2.13.1.5. Example Code 3: Multiple Mutants in One (EvenOddCheck)¶
We can have programming statements where we have both arithmetic operation(s) and logical expression(s). In such cases, mutation testing will return mutants for each type and list them under the Mutations List tab.
For example, we want to write a function that takes a number and returns TRUE if the number is even and FALSE if the number is odd.
1 public static boolean EvenOddCheck(int number) {
2 if (number % 2 == 0) { // --> arithmetic operation (2 cases); logical expression (2 cases)

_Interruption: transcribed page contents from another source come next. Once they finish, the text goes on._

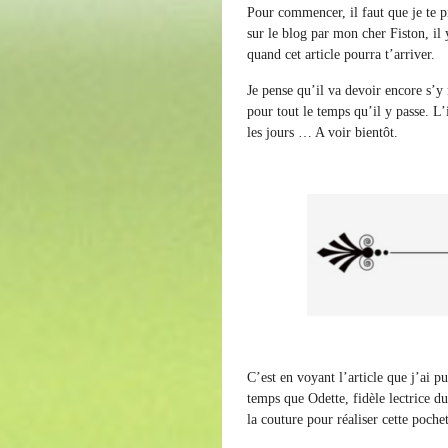
Pour commencer, il faut que je te p
sur le blog par mon cher Fiston, il 
quand cet article pourra t’arriver.
Je pense qu’il va devoir encore s’y
pour tout le temps qu’il y passe. L’
les jours … A voir bientôt.
C’est en voyant l’article que j’ai p
temps que Odette, fidèle lectrice du
la couture pour réaliser cette pochet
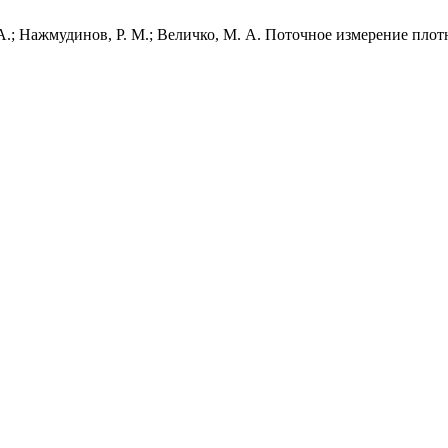
. А.; Нажмудинов, Р. М.; Величко, М. А. Поточное измерение пл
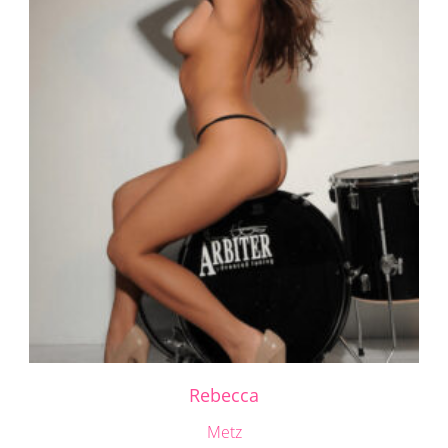
Rebecca
Metz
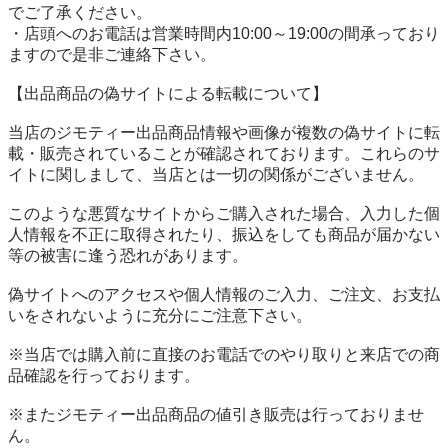
でご了承ください。

・店頭へのお電話は営業時間内10:00～19:00の間承っており
ますので是非ご連絡下さい。

【出品商品の偽サイトによる転載について】

当店のジモティー出品商品情報や画像が複数の偽サイトに転
載・販売されていることが確認されております。これらのサ
イトに関しまして、当店とは一切の関係がございません。

このような悪質なサイトからご購入された場合、入力した個
人情報を不正に取得されたり、振込をしても商品が届かない
等の被害に逢う恐れがあります。

偽サイトへのアクセスや個人情報のご入力、ご注文、お支払
いをされないように充分にご注意下さい。

※当店では購入前に直接のお電話でのやり取りと来店での商
品確認を行っております。

※またジモティー出品商品の値引き販売は行っておりませ
ん。
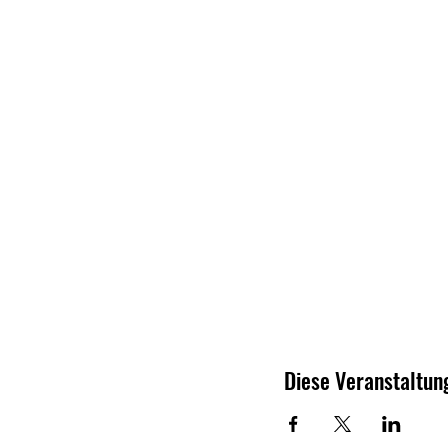
Diese Veranstaltung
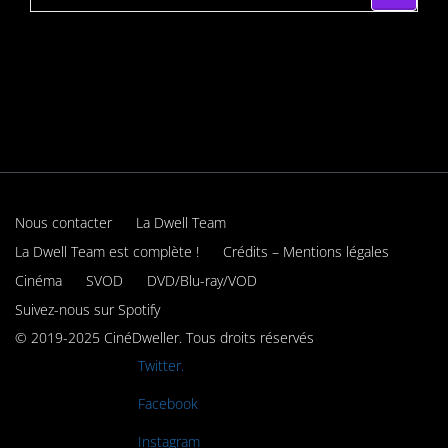
Nous contacter
La Dwell Team
La Dwell Team est complète !
Crédits – Mentions légales
Cinéma
SVOD
DVD/Blu-ray/VOD
Suivez-nous sur Spotify
© 2019-2025 CinéDweller. Tous droits réservés
Rejoignez-nous sur
Twitter.
Rejoignez-nous sur
Facebook
Rejoignez-nous sur
Instagram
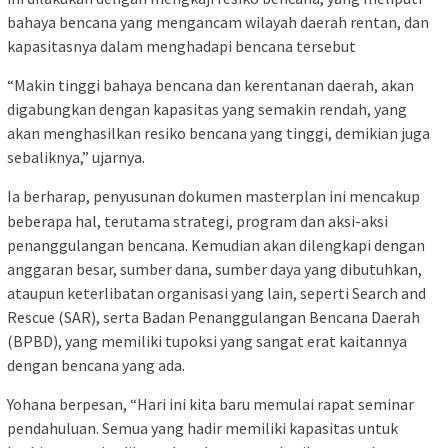
bahaya bencana yang mengancam wilayah daerah rentan, dan
kapasitasnya dalam menghadapi bencana tersebut
“Makin tinggi bahaya bencana dan kerentanan daerah, akan
digabungkan dengan kapasitas yang semakin rendah, yang
akan menghasilkan resiko bencana yang tinggi, demikian juga
sebaliknya,” ujarnya.
Ia berharap, penyusunan dokumen masterplan ini mencakup
beberapa hal, terutama strategi, program dan aksi-aksi
penanggulangan bencana. Kemudian akan dilengkapi dengan
anggaran besar, sumber dana, sumber daya yang dibutuhkan,
ataupun keterlibatan organisasi yang lain, seperti Search and
Rescue (SAR), serta Badan Penanggulangan Bencana Daerah
(BPBD), yang memiliki tupoksi yang sangat erat kaitannya
dengan bencana yang ada.
Yohana berpesan, “Hari ini kita baru memulai rapat seminar
pendahuluan. Semua yang hadir memiliki kapasitas untuk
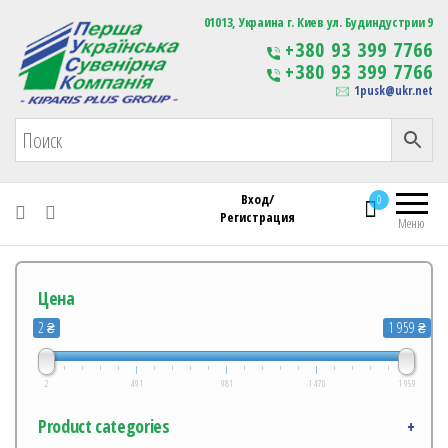
Первая Украинская Сувенирная Компания
01013, Украина г. Киев ул. Будиндустрии 9
Изготовление
+380 93 399 7766
сувенирной продукции
+380 93 399 7766
с логотипом
1pusk@ukr.net
Вход/
0
Регистрация
Меню
Цена
2 ₴
1 959 ₴
2
491
981
1 470
1 959
Product categories
+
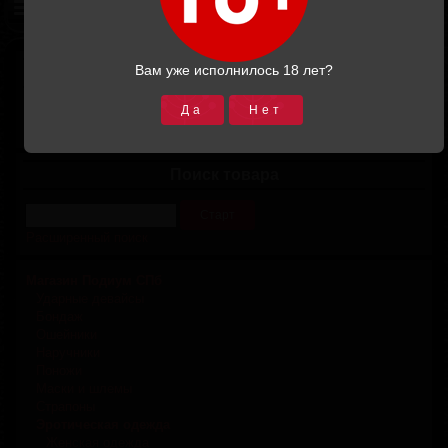
Вам уже исполнилось 18 лет?
Корзина
Итоговая сумма:
0.00
Да
Нет
В корзину
Поиск товара
Расширенный поиск
Магазин Подиум СПб
Ударные девайсы
Бондаж
Ошейники
Наручники
Поножи
Маски и шлемы
Страпоны
Эротическая одежда
Женская одежда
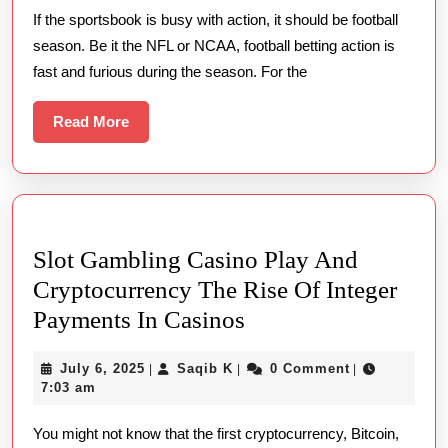
If the sportsbook is busy with action, it should be football
season. Be it the NFL or NCAA, football betting action is
fast and furious during the season. For the
Read
Read More
More
Slot Gambling Casino Play And
Cryptocurrency The Rise Of Integer
Slot
Payments In Casinos
Gambling
July
Saqib
July 6, 2025
Saqib K
0 Comment
|
|
|
Casino
6,
K
7:03 am
Play
2025
You might not know that the first cryptocurrency, Bitcoin,
And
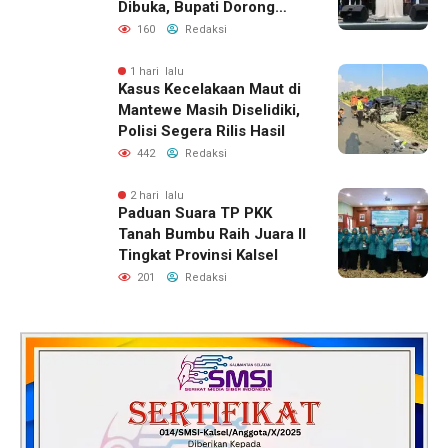
Dibuka, Bupati Dorong
Lahirnya Generasi Qur’ani
160
Redaksi
1 hari lalu
Kasus Kecelakaan Maut di
Mantewe Masih Diselidiki,
Polisi Segera Rilis Hasil
442
Redaksi
2 hari lalu
Paduan Suara TP PKK
Tanah Bumbu Raih Juara II
Tingkat Provinsi Kalsel
201
Redaksi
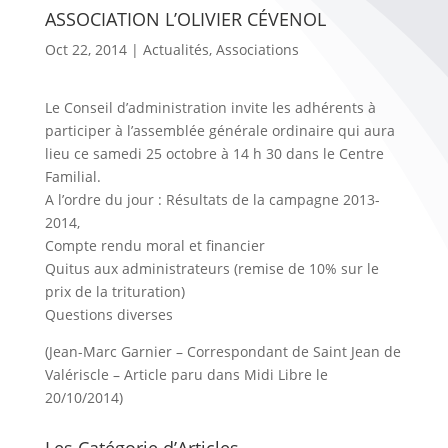
ASSOCIATION L’OLIVIER CÉVENOL
Oct 22, 2014
|
Actualités
,
Associations
Le Conseil d’administration invite les adhérents à
participer à l’assemblée générale ordinaire qui aura
lieu ce samedi 25 octobre à 14 h 30 dans le Centre
Familial.
A l’ordre du jour : Résultats de la campagne 2013-
2014,
Compte rendu moral et financier
Quitus aux administrateurs (remise de 10% sur le
prix de la trituration)
Questions diverses
(Jean-Marc Garnier – Correspondant de Saint Jean de
Valériscle – Article paru dans Midi Libre le
20/10/2014)
Les Catégorie d’Articles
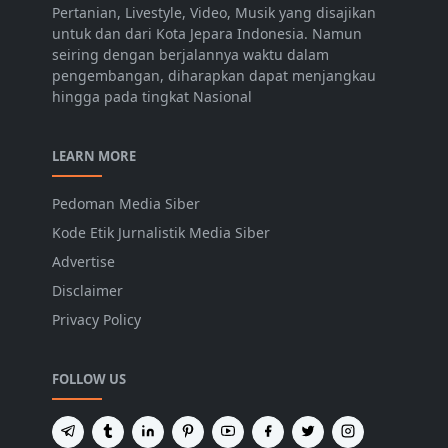
Pertanian, Livestyle, Video, Musik yang disajikan
untuk dan dari Kota Jepara Indonesia. Namun
seiring dengan berjalannya waktu dalam
pengembangan, diharapkan dapat menjangkau
hingga pada tingkat Nasional
LEARN MORE
Pedoman Media Siber
Kode Etik Jurnalistik Media Siber
Advertise
Disclaimer
Privacy Policy
FOLLOW US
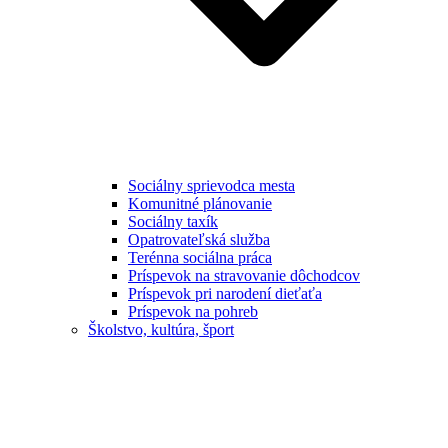
Sociálny sprievodca mesta
Komunitné plánovanie
Sociálny taxík
Opatrovateľská služba
Terénna sociálna práca
Príspevok na stravovanie dôchodcov
Príspevok pri narodení dieťaťa
Príspevok na pohreb
Školstvo, kultúra, šport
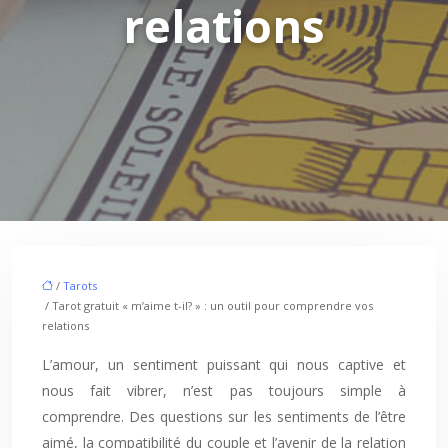
relations
/
Tarots
/ Tarot gratuit « m’aime t-il? » : un outil pour comprendre vos
relations
L’amour, un sentiment puissant qui nous captive et
nous fait vibrer, n’est pas toujours simple à
comprendre. Des questions sur les sentiments de l’être
aimé, la compatibilité du couple et l’avenir de la relation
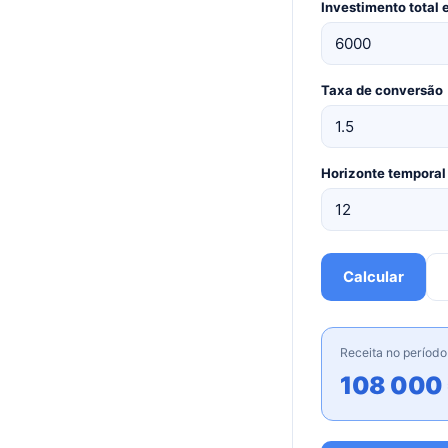
Investimento total
Taxa de conversão
Horizonte temporal
Calcular
Receita no período
108 000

3 return true; // even number
4 }
5 else {
6 return false; // odd number
7 }
8 }
As a result, it will generate the following mutations under the Mutations List tab:
Figure 2.13.3: Example Code 3: Multiple Mutants in One Statement without test cases¶
In order to fix the mutations, we can write the following test case assertions:
1 // testEvenOddCheckWithEvenNumber tests for even number
2 @Test
3 public void testEvenOddCheckWithEvenNumber() {
4 assertTrue(SimpleExample.EvenOddCheck(10));
5 }
6
7 // testEvenOddCheckWithOddNumber tests for odd number
8 @Test
9 public void testEvenOddCheckWithOddNumber() {
10 assertFalse(SimpleExample.EvenOddCheck(5));
11 }
If we run the mutation testing again then we will not get any of the previous mutations in the LINES_NOT_TESTED group under the Mutations List tab.
2.13.1.6. Example Code 4: Loop Conditions (optional)¶
A loop contains a logical expression that needs testing. However, this is often optional and does not negatively impact mutation coverage.
For example:
1for (int i = 0; i < 10; i++)
Keep in mind, if you don’t test the terminating condition of a for loop then your code might get stuck in an infinite loop.